▸ **ABOUT THIS TASK**
Check every line of the data below for "approach". Copy each one that has it.

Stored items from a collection
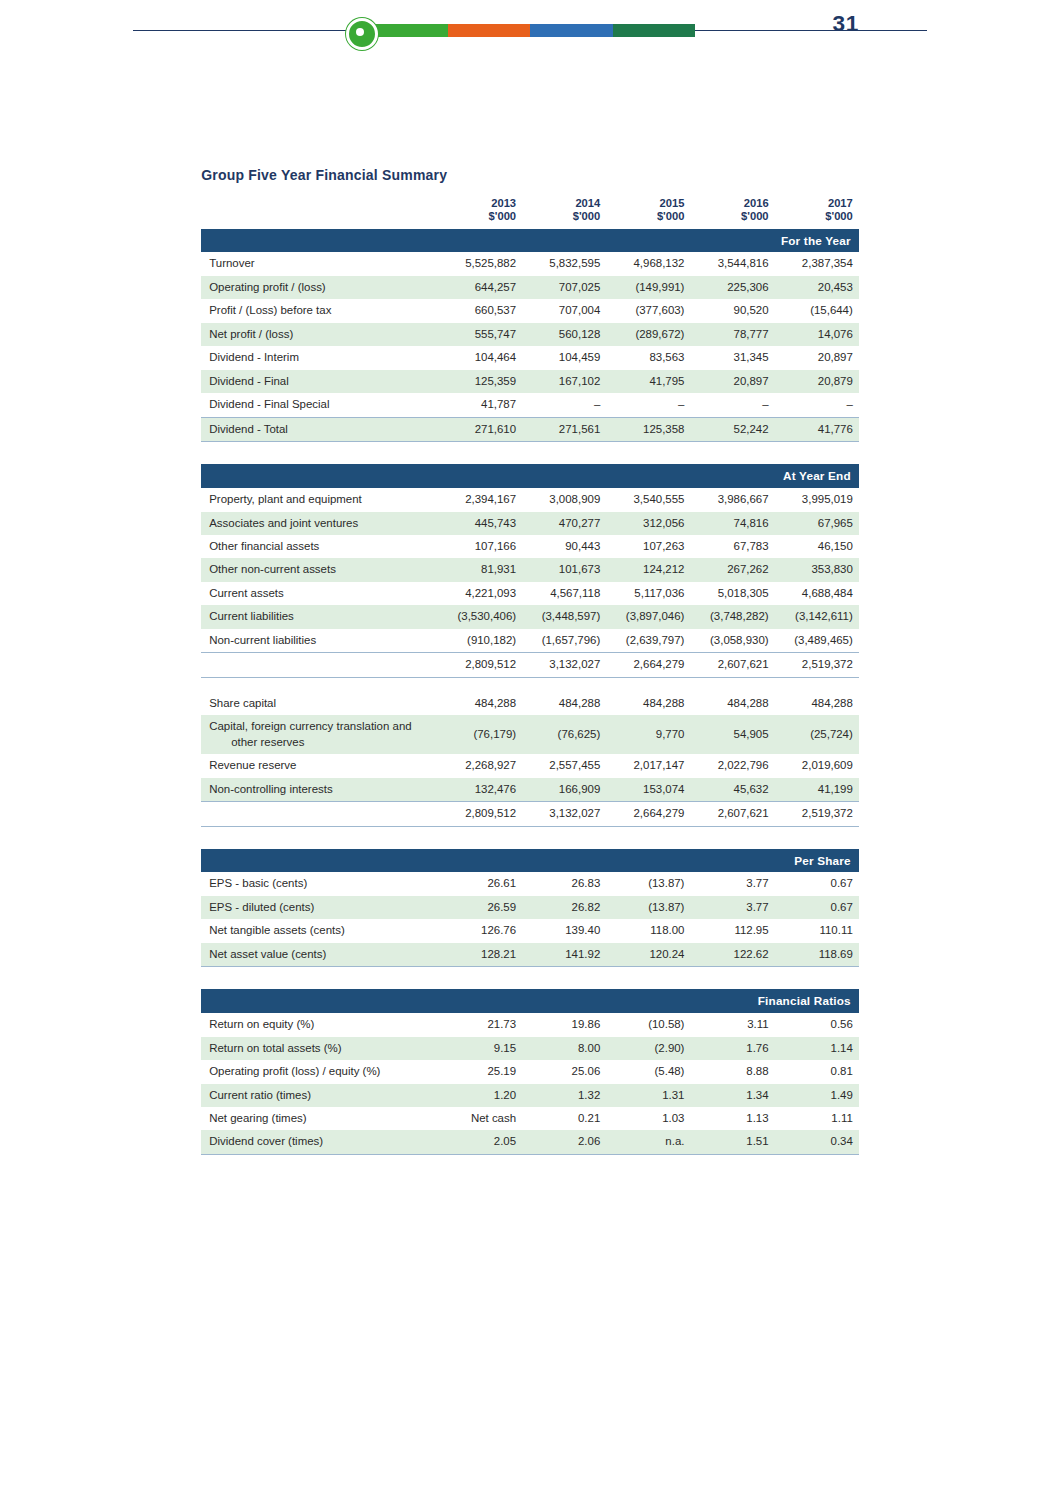31
Group Five Year Financial Summary
| | 2013 $'000 | 2014 $'000 | 2015 $'000 | 2016 $'000 | 2017 $'000 |
| --- | --- | --- | --- | --- | --- |
| For the Year |
| Turnover | 5,525,882 | 5,832,595 | 4,968,132 | 3,544,816 | 2,387,354 |
| Operating profit / (loss) | 644,257 | 707,025 | (149,991) | 225,306 | 20,453 |
| Profit / (Loss) before tax | 660,537 | 707,004 | (377,603) | 90,520 | (15,644) |
| Net profit / (loss) | 555,747 | 560,128 | (289,672) | 78,777 | 14,076 |
| Dividend - Interim | 104,464 | 104,459 | 83,563 | 31,345 | 20,897 |
| Dividend - Final | 125,359 | 167,102 | 41,795 | 20,897 | 20,879 |
| Dividend - Final Special | 41,787 | – | – | – | – |
| Dividend - Total | 271,610 | 271,561 | 125,358 | 52,242 | 41,776 |
| At Year End |
| Property, plant and equipment | 2,394,167 | 3,008,909 | 3,540,555 | 3,986,667 | 3,995,019 |
| Associates and joint ventures | 445,743 | 470,277 | 312,056 | 74,816 | 67,965 |
| Other financial assets | 107,166 | 90,443 | 107,263 | 67,783 | 46,150 |
| Other non-current assets | 81,931 | 101,673 | 124,212 | 267,262 | 353,830 |
| Current assets | 4,221,093 | 4,567,118 | 5,117,036 | 5,018,305 | 4,688,484 |
| Current liabilities | (3,530,406) | (3,448,597) | (3,897,046) | (3,748,282) | (3,142,611) |
| Non-current liabilities | (910,182) | (1,657,796) | (2,639,797) | (3,058,930) | (3,489,465) |
| | 2,809,512 | 3,132,027 | 2,664,279 | 2,607,621 | 2,519,372 |
| Share capital | 484,288 | 484,288 | 484,288 | 484,288 | 484,288 |
| Capital, foreign currency translation and other reserves | (76,179) | (76,625) | 9,770 | 54,905 | (25,724) |
| Revenue reserve | 2,268,927 | 2,557,455 | 2,017,147 | 2,022,796 | 2,019,609 |
| Non-controlling interests | 132,476 | 166,909 | 153,074 | 45,632 | 41,199 |
| | 2,809,512 | 3,132,027 | 2,664,279 | 2,607,621 | 2,519,372 |
| Per Share |
| EPS - basic (cents) | 26.61 | 26.83 | (13.87) | 3.77 | 0.67 |
| EPS - diluted (cents) | 26.59 | 26.82 | (13.87) | 3.77 | 0.67 |
| Net tangible assets (cents) | 126.76 | 139.40 | 118.00 | 112.95 | 110.11 |
| Net asset value (cents) | 128.21 | 141.92 | 120.24 | 122.62 | 118.69 |
| Financial Ratios |
| Return on equity (%) | 21.73 | 19.86 | (10.58) | 3.11 | 0.56 |
| Return on total assets (%) | 9.15 | 8.00 | (2.90) | 1.76 | 1.14 |
| Operating profit (loss) / equity (%) | 25.19 | 25.06 | (5.48) | 8.88 | 0.81 |
| Current ratio (times) | 1.20 | 1.32 | 1.31 | 1.34 | 1.49 |
| Net gearing (times) | Net cash | 0.21 | 1.03 | 1.13 | 1.11 |
| Dividend cover (times) | 2.05 | 2.06 | n.a. | 1.51 | 0.34 |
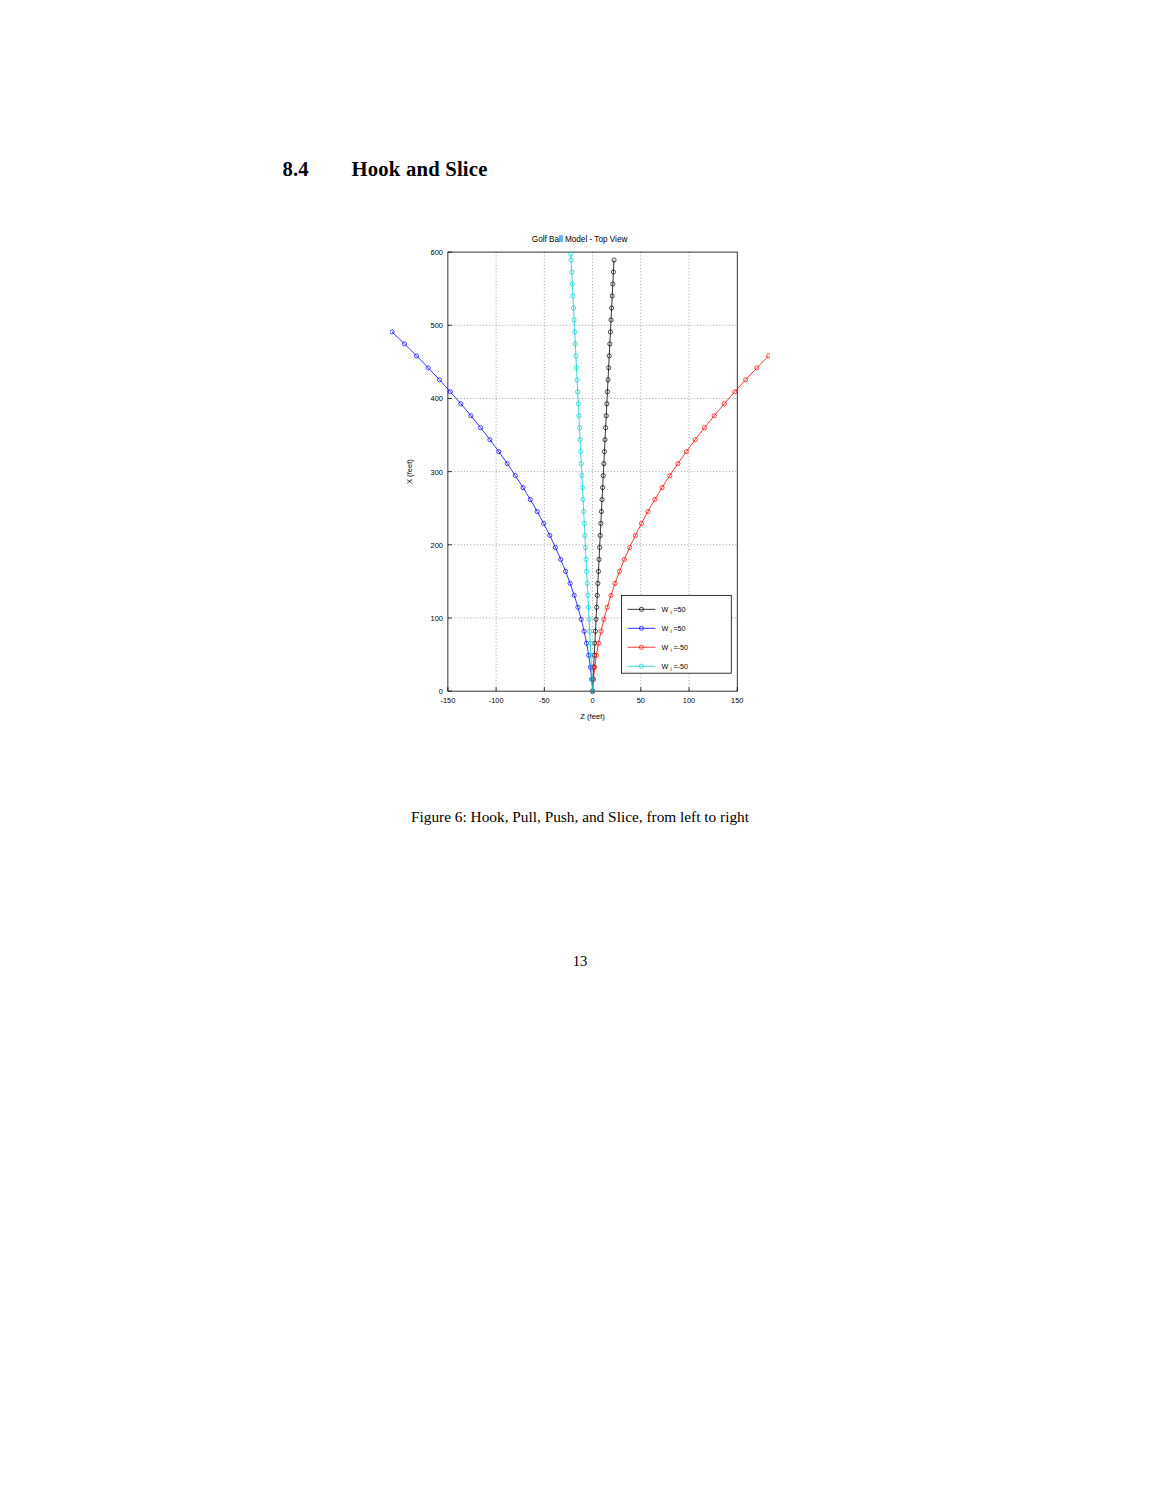8.4 Hook and Slice
Golf Ball Model - Top View 600 500 400 300 200 100 0 -150 -100 -50 0 50 100 150 Z (feet) X (feet) W i =50 W i =50 W i =-50 W i =-50
Figure 6: Hook, Pull, Push, and Slice, from left to right
13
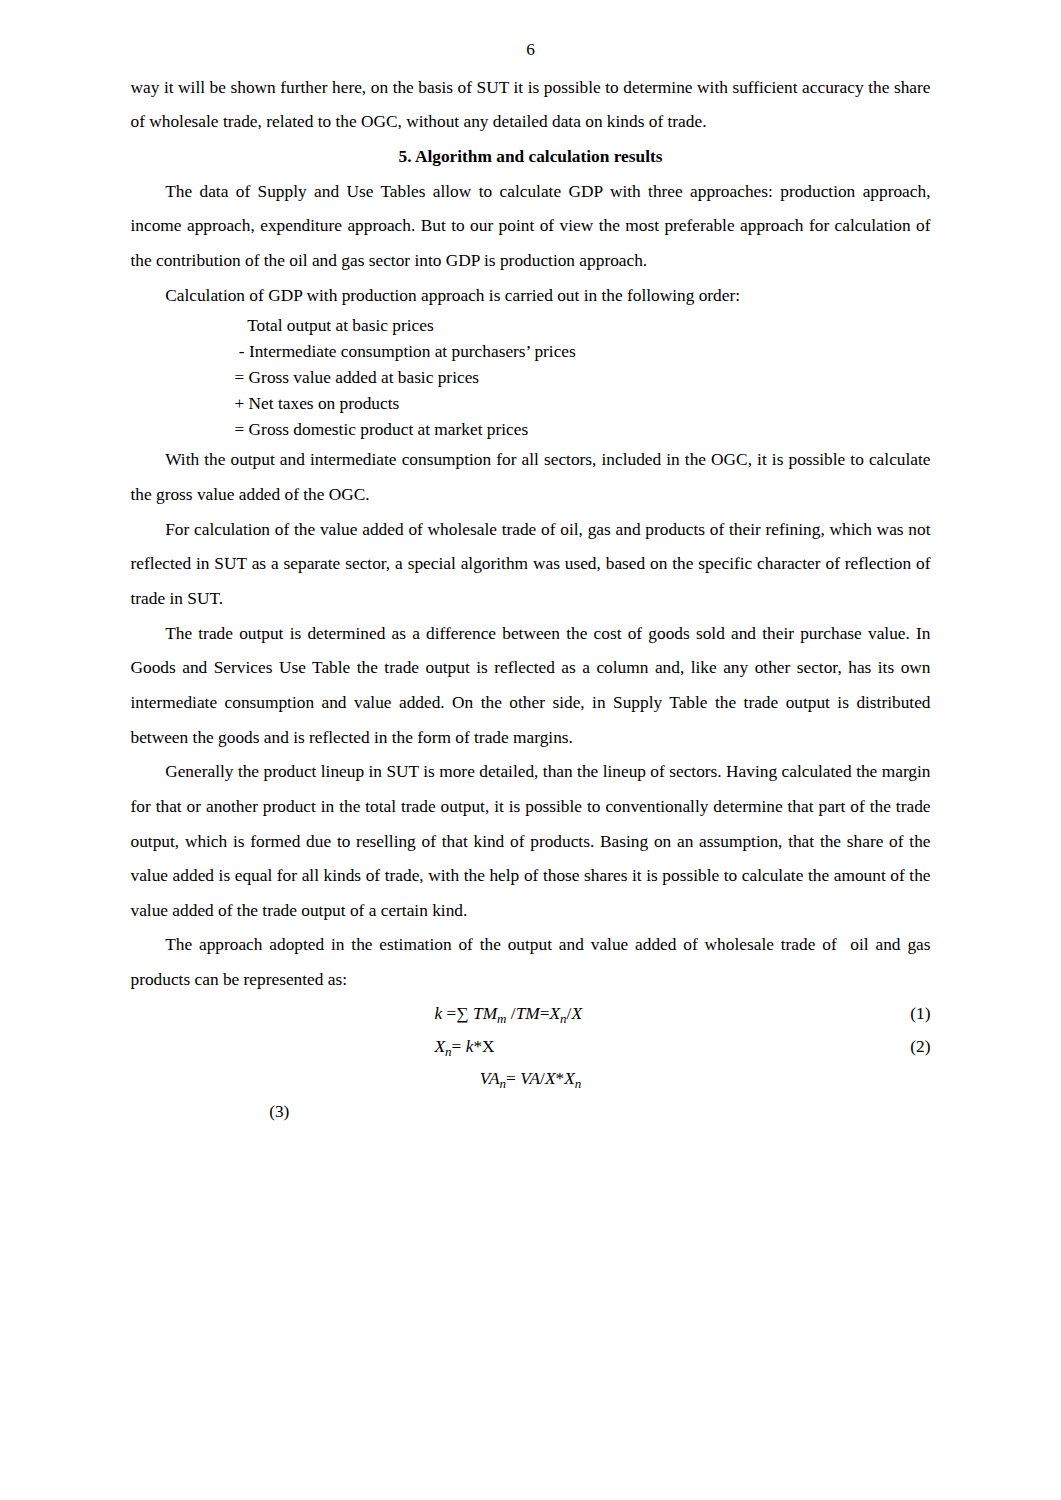6
way it will be shown further here, on the basis of SUT it is possible to determine with sufficient accuracy the share of wholesale trade, related to the OGC, without any detailed data on kinds of trade.
5. Algorithm and calculation results
The data of Supply and Use Tables allow to calculate GDP with three approaches: production approach, income approach, expenditure approach. But to our point of view the most preferable approach for calculation of the contribution of the oil and gas sector into GDP is production approach.
Calculation of GDP with production approach is carried out in the following order:
Total output at basic prices
- Intermediate consumption at purchasers’ prices
= Gross value added at basic prices
+ Net taxes on products
= Gross domestic product at market prices
With the output and intermediate consumption for all sectors, included in the OGC, it is possible to calculate the gross value added of the OGC.
For calculation of the value added of wholesale trade of oil, gas and products of their refining, which was not reflected in SUT as a separate sector, a special algorithm was used, based on the specific character of reflection of trade in SUT.
The trade output is determined as a difference between the cost of goods sold and their purchase value. In Goods and Services Use Table the trade output is reflected as a column and, like any other sector, has its own intermediate consumption and value added. On the other side, in Supply Table the trade output is distributed between the goods and is reflected in the form of trade margins.
Generally the product lineup in SUT is more detailed, than the lineup of sectors. Having calculated the margin for that or another product in the total trade output, it is possible to conventionally determine that part of the trade output, which is formed due to reselling of that kind of products. Basing on an assumption, that the share of the value added is equal for all kinds of trade, with the help of those shares it is possible to calculate the amount of the value added of the trade output of a certain kind.
The approach adopted in the estimation of the output and value added of wholesale trade of oil and gas products can be represented as:
k =∑ TMm /TM=Xn/X (1)
Xn= k*X (2)
VAn= VA/X*Xn
(3)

▸ **THE COMPLETED TASK**
The data of Supply and Use Tables allow to calculate GDP with three approaches: production approach, income approach, expenditure approach. But to our point of view the most preferable approach for calculation of the contribution of the oil and gas sector into GDP is production approach.
Calculation of GDP with production approach is carried out in the following order:
The approach adopted in the estimation of the output and value added of wholesale trade of oil and gas products can be represented as:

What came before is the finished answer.